А может быть, вся наша цивилизация подобна паразитическому организму, внедрившемуся в лоно природы?

Странно, что живя вдали от взрастившей его цивилизации, вовсе не скучает по ней, не мечтает поскорее вернуться обратно. Почему? Неужели он, как одинокое дерево, лишь в этом, пускай и относительном одиночестве, в убогой хижине на берегу моря способен полностью раскрыться как личность и сформироваться как мыслитель?

Прежде учёный не задумывался об этом. Теперь складывается твёрдое убеждение: только свобода создаёт полноценного человека.

Лихорадка

Если здесь, на Новой Гвинее, находится земной рай, то почему до сих пор в эти места не двинулись массы людей, чтобы насладиться покоем, безмятежным существованием среди роскошной природы? Даже самые страшные хищники морей и океанов — пираты и колонизаторы — предпочли обходить стороной эти берега. Почему?

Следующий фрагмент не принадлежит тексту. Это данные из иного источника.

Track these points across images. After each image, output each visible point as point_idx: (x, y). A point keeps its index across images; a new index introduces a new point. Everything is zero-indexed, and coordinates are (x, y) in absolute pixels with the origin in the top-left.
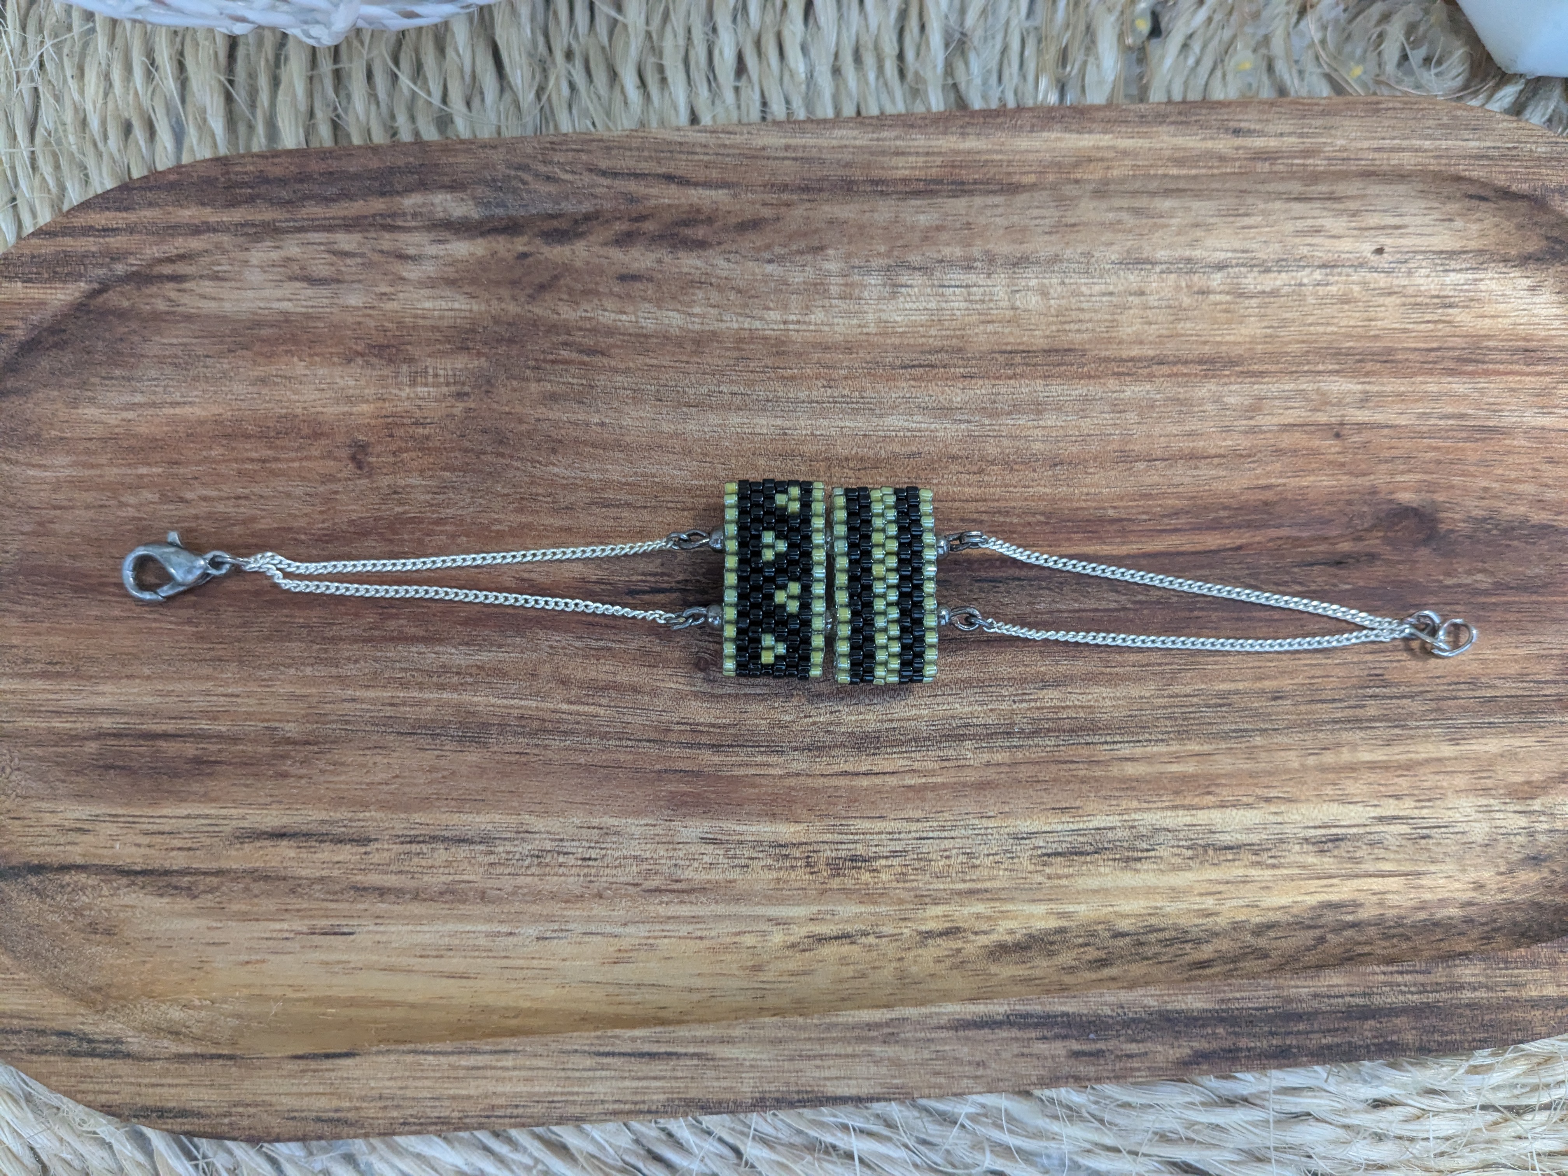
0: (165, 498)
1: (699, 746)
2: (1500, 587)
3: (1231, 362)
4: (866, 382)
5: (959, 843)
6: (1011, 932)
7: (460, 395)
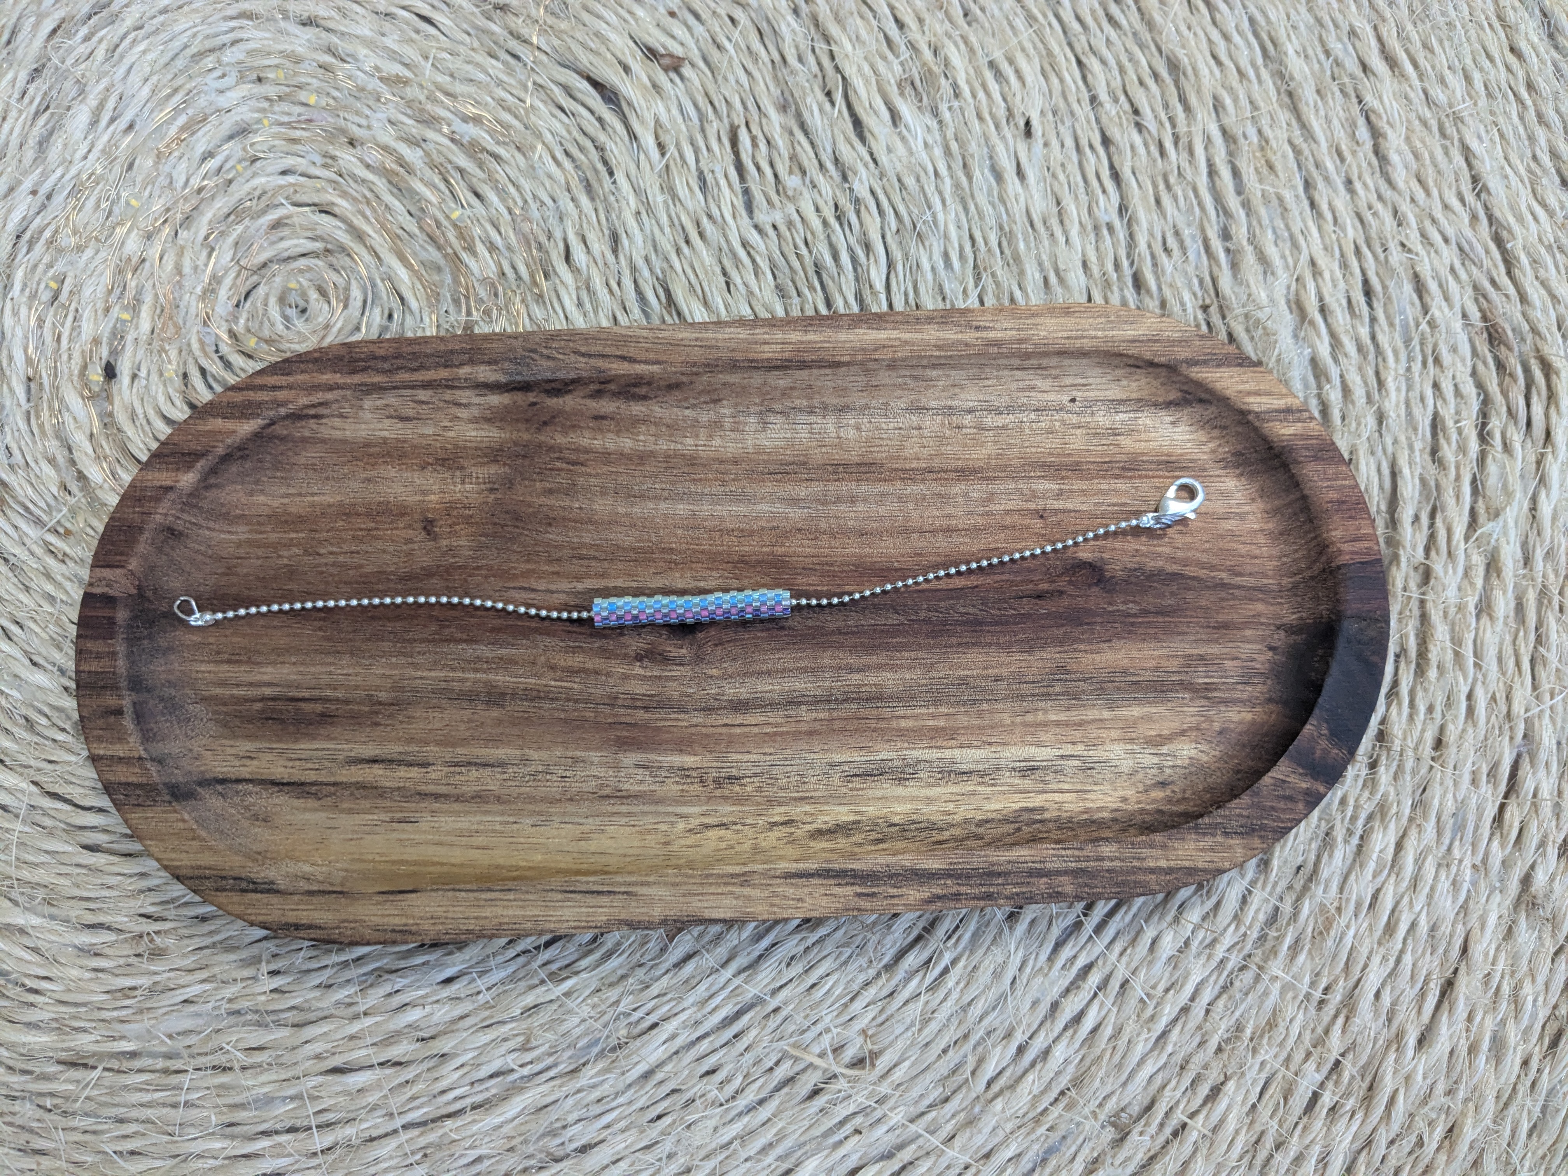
0: (306, 552)
1: (635, 708)
2: (1144, 612)
3: (975, 471)
4: (745, 483)
5: (795, 768)
6: (826, 823)
7: (491, 490)
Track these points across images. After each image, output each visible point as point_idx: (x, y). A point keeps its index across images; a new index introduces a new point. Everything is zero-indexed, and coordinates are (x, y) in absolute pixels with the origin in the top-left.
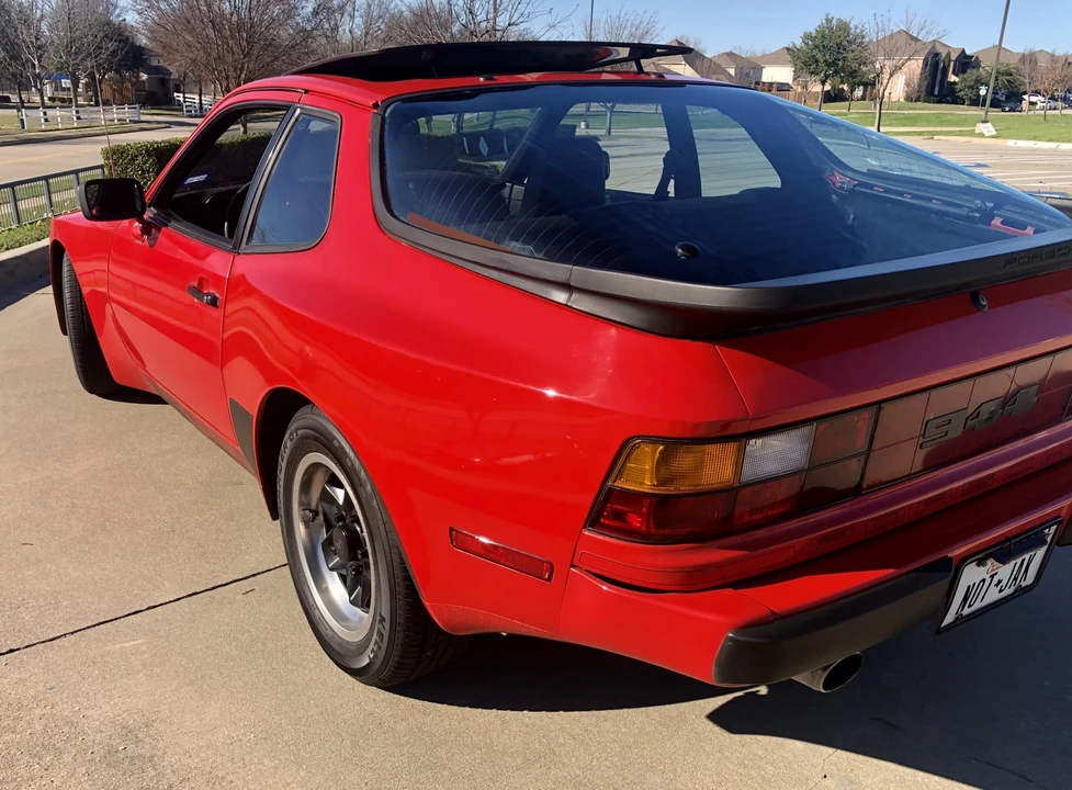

«Могущественная защита туземного населения против вторжения иноземцев — это бледная, холодная, дрожащая, а затем сжигающая лихорадка. Она подстерегает нового пришельца в первых лучах солнца, в огненном жаре полудня, она готова схватить неосторожного в сумерки; холодные бурные ночи, равно как длинные лунные вечера, не мешают ей атаковать беспечного; но даже и самому предусмотрительному лишь в редких случаях удаётся её избежать. Сначала он не чувствует её присутствия, но уже скоро он ощущает, как ноги словно наполняются свинцом, мысли прерываются головокружением, холодная дрожь проходит по всем членам, глаза делаются очень чувствительными к свету, и веки бессильно смыкаются. Образы, иногда чудовищные, иногда печальные и медленные, появляются перед закрытыми глазами. Мало-помалу холодная дрожь переходит в жар, сухой бесконечный жар, образы принимают форму фантастической пляски видений.

Моя голова слишком тяжела, а рука слишком дрожит, чтобы продолжать писать. Только 9 часов, но лучше всего мне лечь».

Такова запись в его дневнике от 7 января 1872 года. В предыдущий день короткая отметка: «Приступ лихорадки». Восьмого, девятого и десятого января — ещё короче: «Лихорадка».

Все эти дни на него словно навалилась неимоверная тяжесть. Любые действия давались с огромным трудом. Слабость была и оттого, что совершенно не хотелось есть опостылевшую местную пищу. В голове будто кто-то неугомонный постукивал молоточком, а то вдруг принимался бить молотом так, что казалось, череп вот-вот расколется.

Ноги подгибались, колени дрожали. Чтобы выйти на веранду и сделать три метеорологических наблюдения, приходилось цепляться руками за ящики и стены. Но и руки отказывались подчиняться. Чтобы, принимая лекарства, благополучно донести ложку до рта, трясущуюся руку надо было придерживать другой рукой.